After defining the convolution and deconvolution matrices, the next step is to predict the trend component at a fine spatial resolution from the trend component at a coarse spatial resolution, which was quantified in the previous section. Thus, the main focus of this step is to estimate the deconvolution matrix. The convolution matrix is first constructed, and the deconvolution matrix is then estimated as the inverse convolution matrix of the convolution matrix.

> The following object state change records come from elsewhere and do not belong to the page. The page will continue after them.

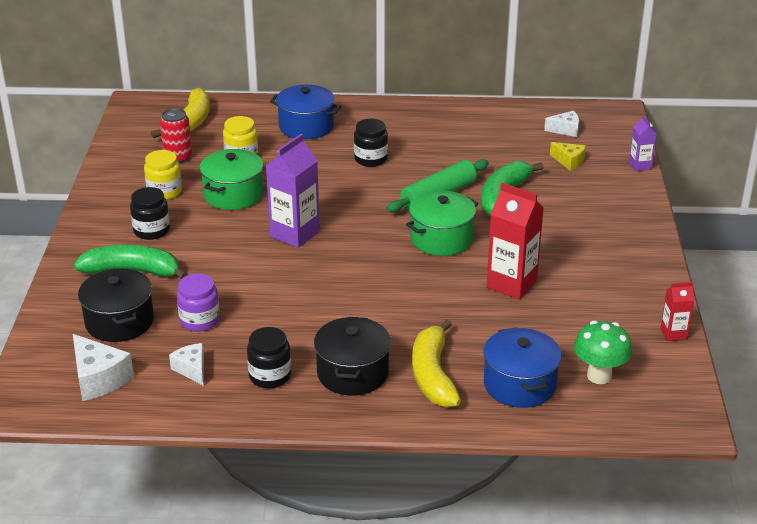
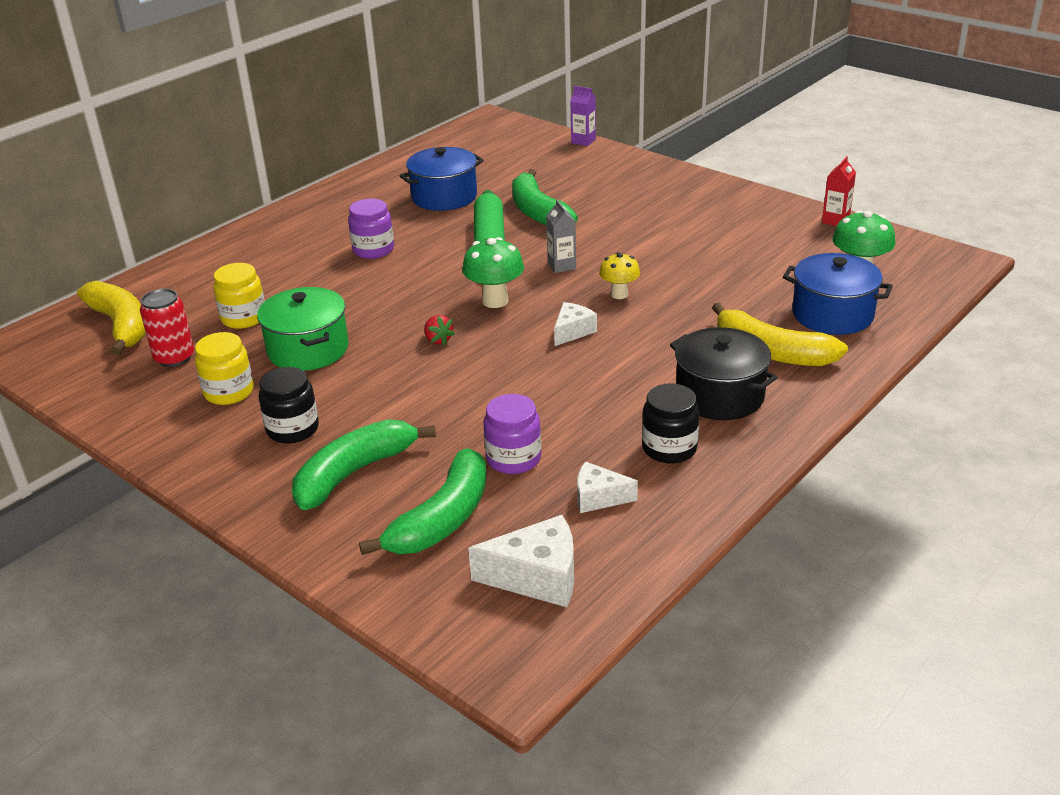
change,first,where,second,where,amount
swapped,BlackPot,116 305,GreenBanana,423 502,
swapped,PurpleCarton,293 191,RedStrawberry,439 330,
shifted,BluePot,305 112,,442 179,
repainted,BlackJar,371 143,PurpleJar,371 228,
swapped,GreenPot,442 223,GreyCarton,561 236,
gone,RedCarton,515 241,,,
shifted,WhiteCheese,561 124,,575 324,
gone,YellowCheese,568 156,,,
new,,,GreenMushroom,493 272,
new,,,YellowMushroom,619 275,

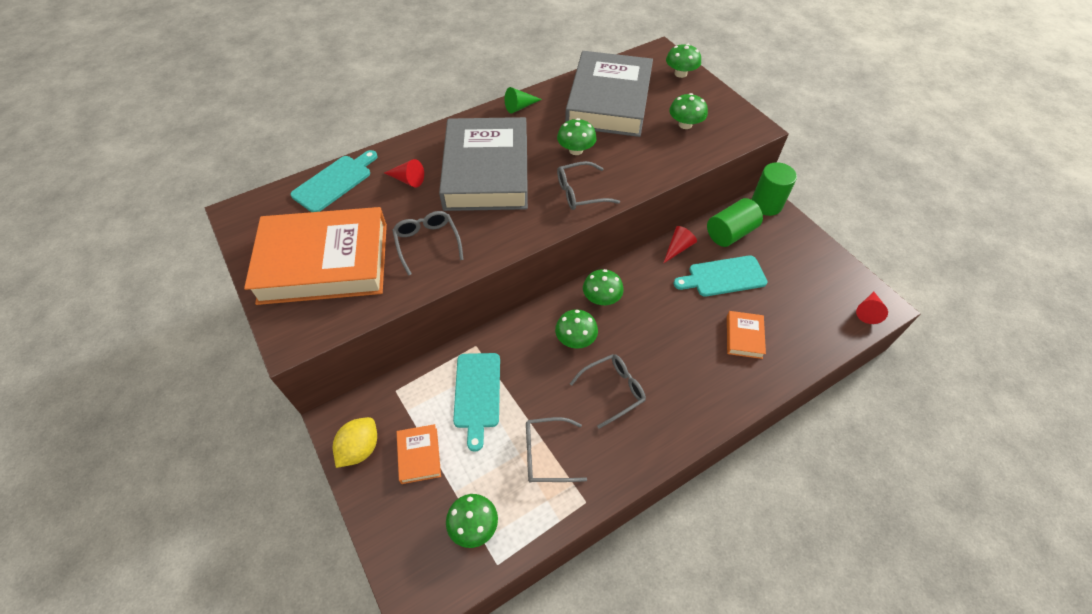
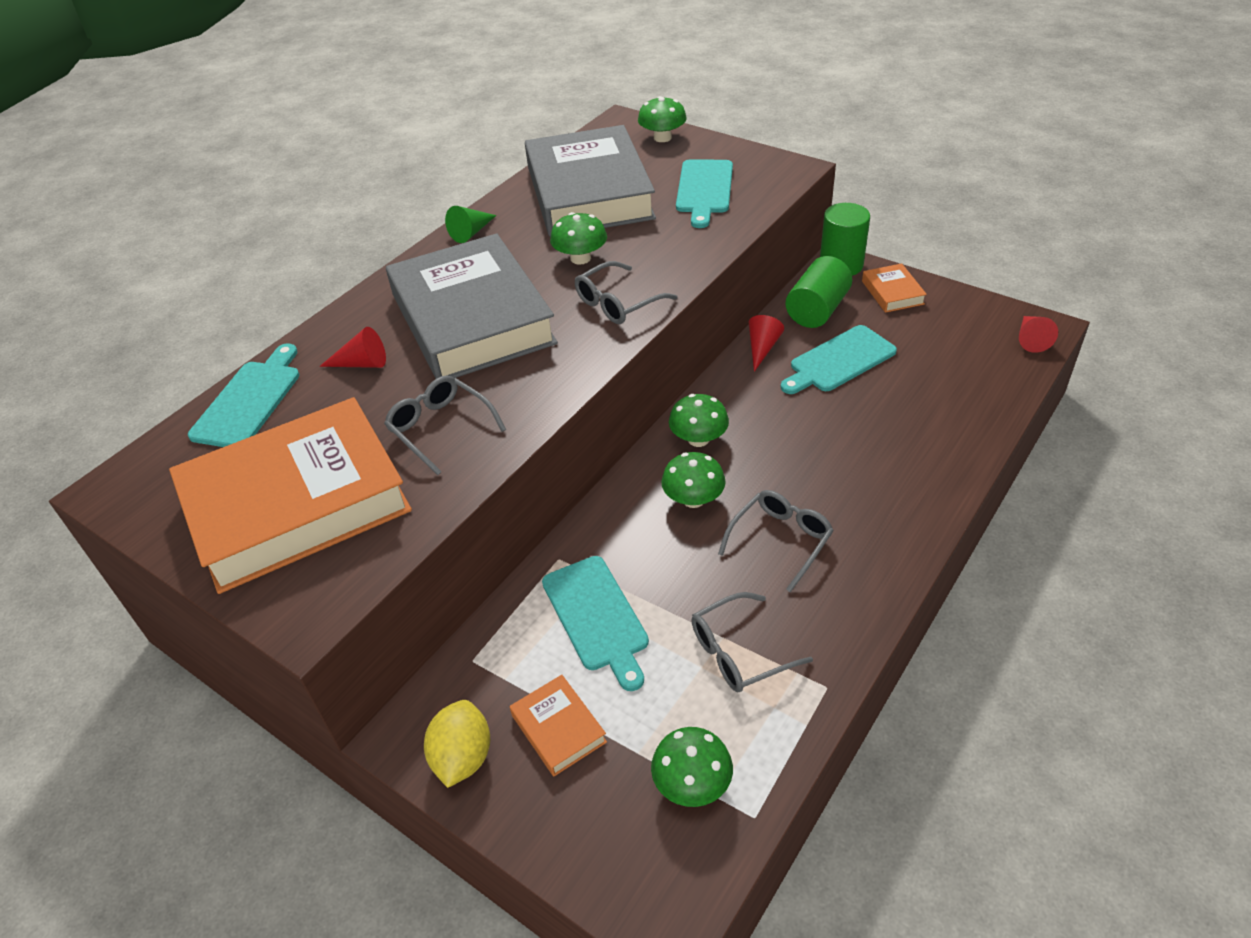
change,first,where,second,where,amount
swapped,GreenMushroom,688 111,TurquoiseCuttingBoard,704 193,
shifted,OrangeBook,746 335,,894 288,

In this study, the convolution matrix is constructed as a sparse matrix, assuming that a Gaussian kernel-based point spread function (PSF), which is commonly used as the sensor PSF in remote sensing, can be applied for the COSP. The convolution matrix is a non-square matrix; therefore, its inverse matrix cannot be obtained, and a transposed convolution matrix is used instead as the initial deconvolution matrix (

{\hat{D}}_{0}

) [33]. The optimal deconvolution matrix is then selected as one that minimizes the noise term in Equation (6).

If the DTCS and STFS data are obtained simultaneously on the prediction date (

p

), the deconvolution matrix (

{\hat{D}}_{p}

) can be calculated from the initial deconvolution matrix by setting the error term (

∆ d_{p}

) to zero,

{\hat{D}}_{k} = {\hat{D}}_{0} + ∆ d_{k},

(7)

where the error term (

∆ d_{k}

) is estimated to minimize the noise of Equation (6).

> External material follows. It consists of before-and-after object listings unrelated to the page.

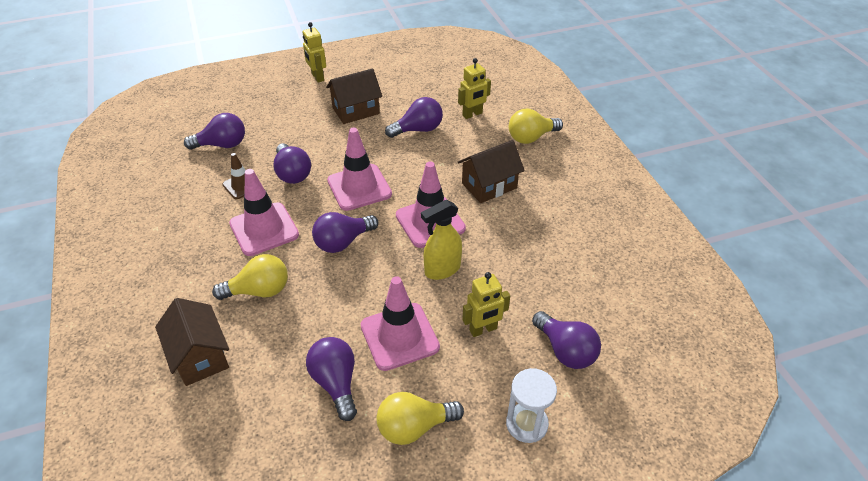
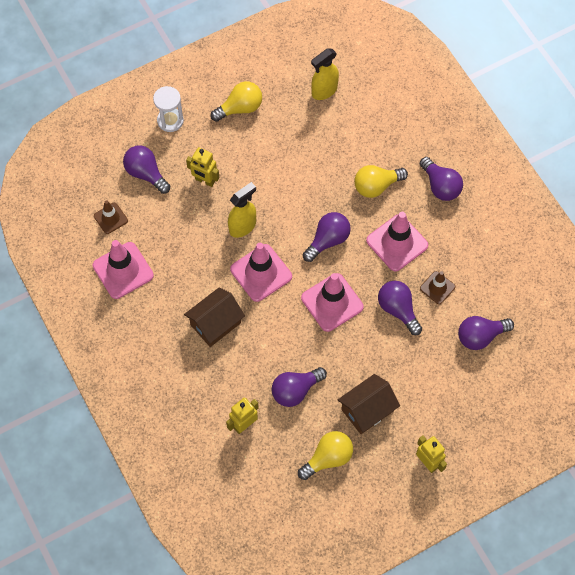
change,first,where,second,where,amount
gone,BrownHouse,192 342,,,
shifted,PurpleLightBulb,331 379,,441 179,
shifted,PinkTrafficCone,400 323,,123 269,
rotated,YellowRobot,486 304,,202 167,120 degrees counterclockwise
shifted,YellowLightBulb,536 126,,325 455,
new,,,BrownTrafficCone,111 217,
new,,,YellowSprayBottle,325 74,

However, as there are no true STFS data at the prediction date, it is not feasible to directly estimate the error term and deconvolution matrix. Instead, the iterative optimization procedure for minimizing the error term in Equation (7) is adopted to estimate the deconvolution matrix. The error at the pair dates (

K

) is defined as the difference between deconvoluted DTCS and true STFS on the pair dates as in Equation (8),

∆ d_{k} = {\hat{D}}_{0} Z_{i, k}^{C} - Z_{j, k}^{F}, k = 1, \dots, K .

(8)

The error term at the prediction date is then estimated by calculating a weight (

w_{k}

) that considers the difference between the prediction date (

p

) and the pair date (

k

) via Equations (9)–(11),

w_{k} = \frac{1 / ∆ t_{k}}{\sum_{k = 1}^{K} 1 / ∆ t_{k}},

(9)

∆ t_{k} = | t_{k} - t_{p} |,

(10)

∆ d_{k} = w_{1} ∆ d_{1} + w_{2} ∆ d_{2} + \dots + w_{k} ∆ d_{k} .

(11)

More specifically, an initial deconvolution matrix for each pair date is first set up using the DTCD and STFS datasets on the corresponding date. The error term in Equation (8) is then calculated for each pair date. Under the assumption that the error at the prediction date is similar to that at the pair date that is close to the prediction date, the temporal distance is computed using Equation (10) and then used as a weighting value in Equation (9). That is, if the specific pair date is close to the prediction date, a higher weighting is assigned to the error term at the specific pair date. Finally, the errors at the prediction date are estimated by a weighted combination of the errors from all the pair dates.

After the errors at the prediction date have been estimated, the optimized deconvolution matrix can be obtained using Equation (7). This optimization of the deconvolution matrix is repeated until the mean squared errors on the prediction date are less than a predefined threshold value. After the iterative process is completed, the deconvolution matrix is applied to temporal information of DTCS data estimated in the first step and the fine resolution trend component on the prediction date (

m^{F} (u_{j}, t_{p})

) is finally obtained.

2.4. Estimation of Residuals at a Fine Spatial Resolution

The next analytical step is to estimate the residual component at a fine spatial resolution to fully account for variations in the target attribute at a fine spatial resolution. The consideration of the residual component for spatiotemporal fusion can account for the change information that is not contained in the trend component. As the trend component at a coarse spatial resolution has already been estimated in the first step, the residual component at a coarse spatial resolution is readily available from the DTFS data for the prediction date in Equation (1). Spatial downscaling can then be applied to predict the residual component at a fine spatial resolution. However, the final prediction result, which is the sum of the fine resolution trend and residual components, may not satisfy the consistency or mass-preserving property [34,35]; therefore, the upscaled prediction result may be different from the DTFS data on the prediction date.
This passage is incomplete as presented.